A runner’s glossary
Whether you’re new to the sport or not, running jargon can seem like a foreign language. If you’re training for a race, workouts that call for “800m repeats” or “negative split” long runs can seem intimidating. And what the heck is a fartlek? Lucky for you, we here at Running Shorts have decoded some of the sport’s most common terms. Read on to bone up on your running vocabulary and maybe even impress your fellow road racers.
Interval – refers to speed work that alternates between a specific distance of fast running followed by a period of rest.
Repeat - usually refers to the “work” part of a workout, often used interchangeably with interval. Repetition training can also describe shorter, faster bursts of work than interval training.
Rest – the amount of time between repeats. Active rest is usually measured by distance (i.e. 400m easy jog) while other workouts call for a timed recovery (like 30 seconds of no running).
Tempo – According to Jack Daniels’ Running Formula (Human Kinetics): “A tempo run is nothing more than 20 minutes of steady running at threshold pace.” Tempo runs are often described as “comfortably difficult.”
Fartlek – a Swedish word that means “speed play.” You alternate between running fast and running slowly to recover. Runners often use informal landmarks (i.e. mailboxes, lamp posts) to measure the fast portion of their fartlek workouts.

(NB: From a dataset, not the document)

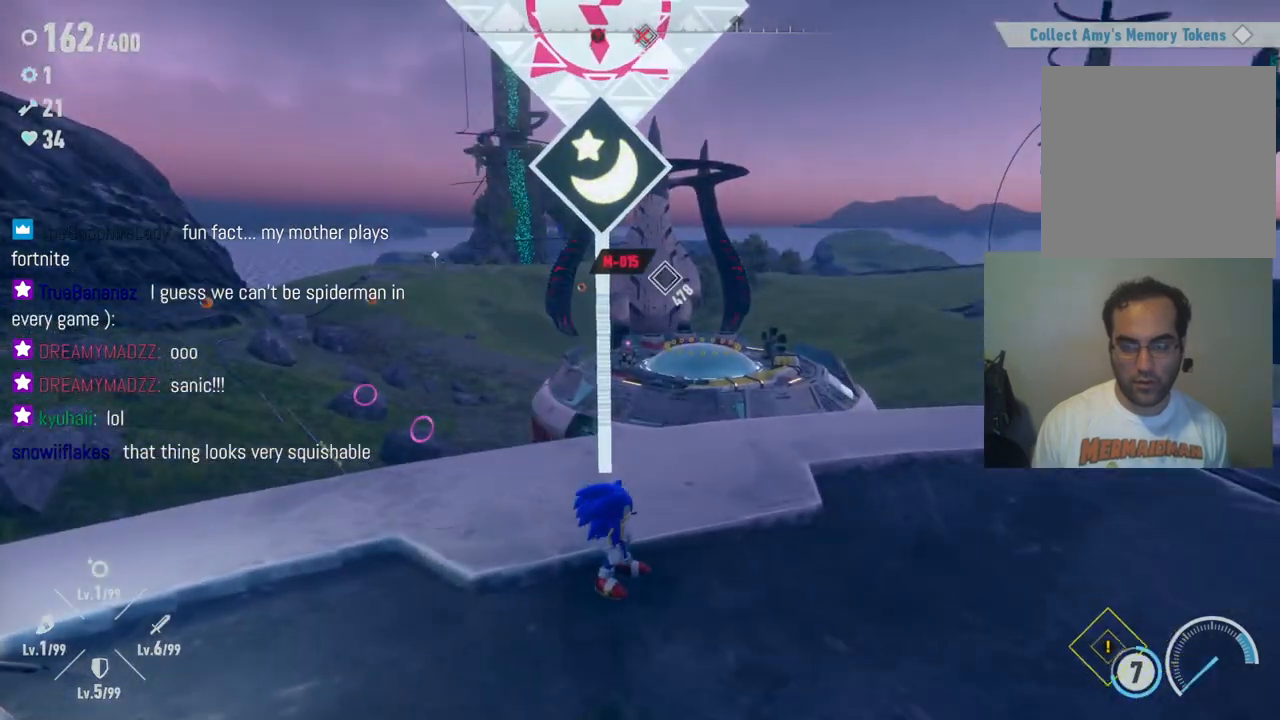
{"buttons": [], "left_stick": "right", "right_stick": "right", "events": [[317, "right_stick", "right"], [483, "left_stick", "right"]]}
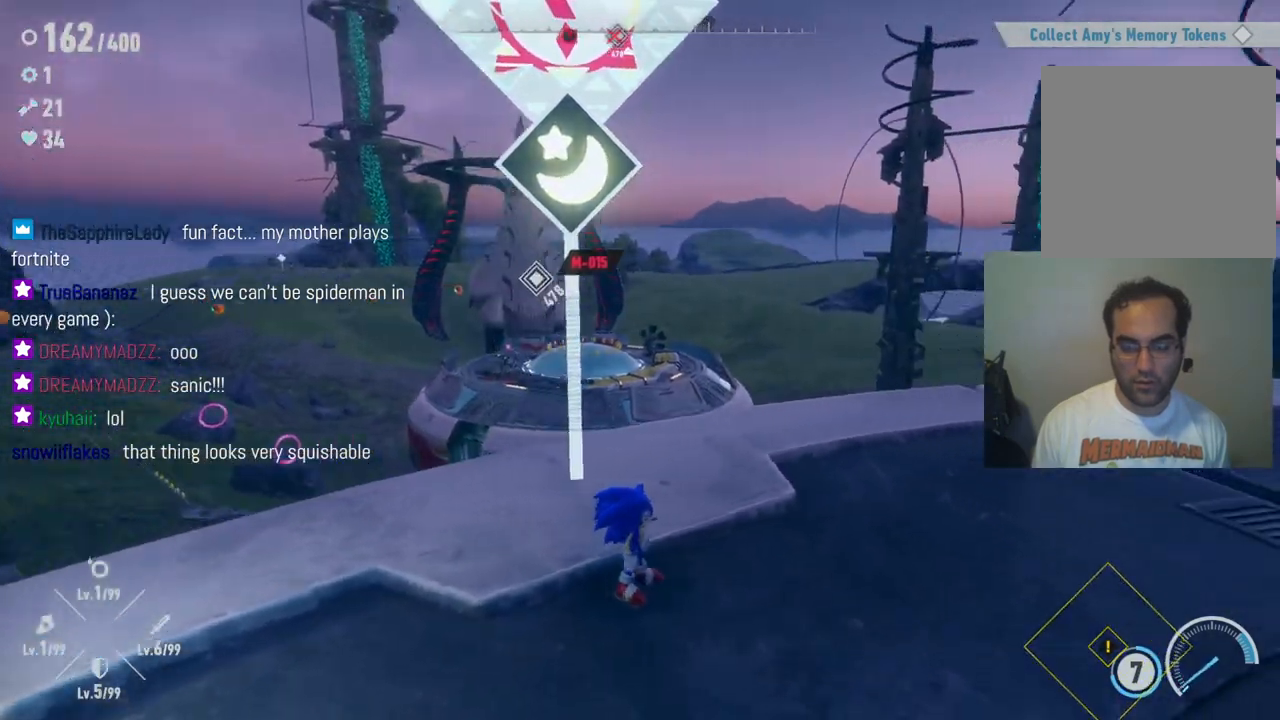
{"buttons": [], "left_stick": "right", "right_stick": "right", "events": []}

Strides – a series of brisk, short (100 meters or so) periods of running one does as part of a warm-up or cooldown.
Negative Split – to finish the second half of a run or race faster than the first half.
Recovery Run – a very easy run usually done the day after a race or hard workout. The goal of a recovery run is to loosen up your muscles and should be done at least 2 minutes slower than race pace.
Lactic Acid Threshold – amount of effort it takes before the body switches from aerobic exercise to anaerobic. A rule of thumb is that if you can carry on a normal conversation while running, you’re below your lactic acid threshold.
Vo2 Max – your body’s maximum capacity to transport and use oxygen during exercise.
Racing Flats – lightweight shoes with minimal support worn during a race.
Singlet – sleeveless jersey that is worn during a race. If you belong to a team or running club, the singlet will identify you as a member.
Bonk – the unpleasant and often dangerous experience of having your muscles shut down when you run out of carbohydrate stores during a long(ish) run. Usually occurs within an hour and a half of race-pace running if you don’t replenish.
Ultra – short for “ultramarathon,” which describes any race longer than 26.2 miles. The shortest ultras are generally 50K’s, but some are as long as several hundred miles.
Fat Ass – a no-frills, minimally organized, usually free ultramarathon or trail race.
Taper – the process of reducing mileage and intensity of training in the weeks leading up to a race. In marathon training, the taper lasts between two and three weeks.
Turnover – the rate of one’s steps while running, measured in steps per minute. Many coaches consider a turnover rate of 180 steps/minute to be ideal. To measure yours, simply count how many times your feet ( count both of them!) strike the ground during a minute of running.